Eye surgeon joins team of volunteers training local doctors for paediatric work.
The volunteer work of a Kiwi eye surgeon will change the lives of Cambodian children, who will go blind without treatment for their eye conditions.
Auckland paediatric opthalmologist Dr Justin Mora will be the first of 12 Australasian surgeons to set up a children's eye clinic and train local doctors in Phnom Penh during the next year - a service that is virtually non-existent in the third world country.
"There's no paediatric opthalmology in Southeast Asia," he said. "The training is very much in general adult stuff, there is no specific training for looking after children's problems and the programme is trying to get that established in that part of the world."
Dr Mora's voluntary contribution is funded by the Australian-based Sight for All Foundation. He will work with the Cambodia Ministry of Health and local doctors to establish a specialist clinic there.
A clinic with one doctor could treat up to 200 children a week, Dr Mora said.
"The key thing about working in paediatrics is you're making a difference that's going to last a lifetime. Taking a child that would potentially not have sight and giving them sight is more important in places like that because support services are pretty limited."
Dr Mora, who has worked at Auckland Eye for 17 years, said each doctor will spend a week in the country in a "teach a man to fish, and feed him for a lifetime" approach.
"By helping the local surgeons to set up a service focused on children's eye health, we will leave a long-term legacy which could improve the daily lives of thousands of children.

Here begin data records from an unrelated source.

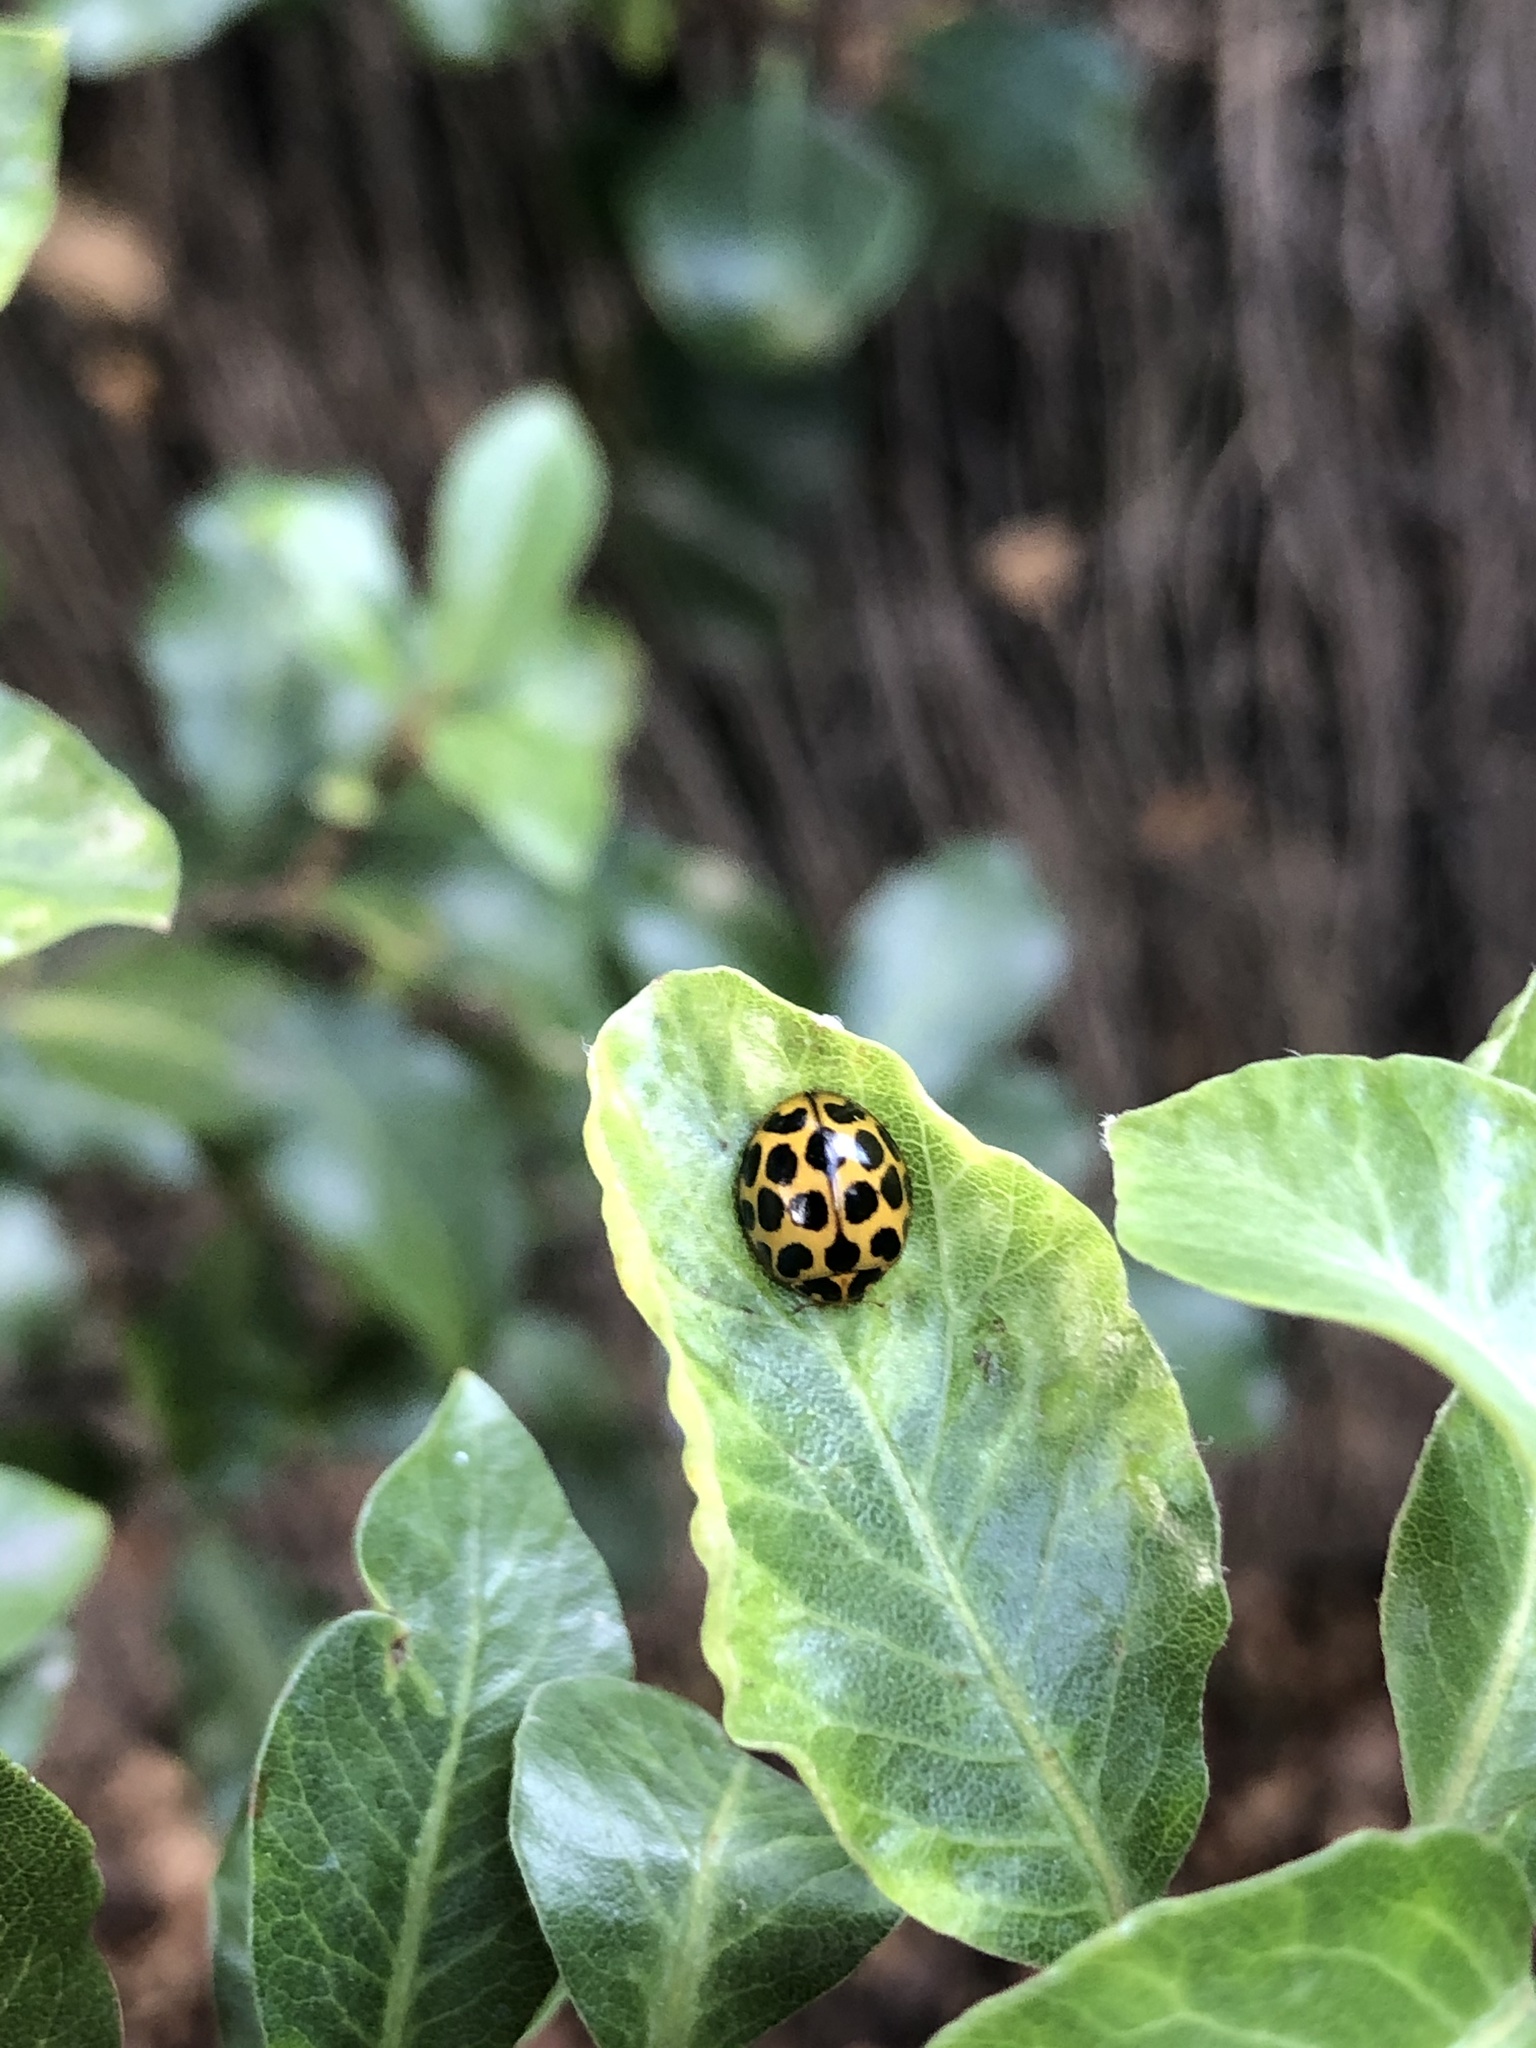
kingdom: Animalia
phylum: Arthropoda
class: Insecta
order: Coleoptera
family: Coccinellidae
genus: Harmonia
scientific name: Harmonia conformis
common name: Common spotted ladybird beetle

"The lack of the right eye care equipment and knowledge in highly-populated poorer countries means that over half of the world's blind live in the Asia-Pacific region. In preventable cases, this means that an eye problem has not been diagnosed at its infancy."
By establishing a group of core professionals who specialise in paediatrics these impairments, he said, can be tackled before they infiltrate into individuals' adult lives.
Dr Mora leaves for Cambodia on June 29.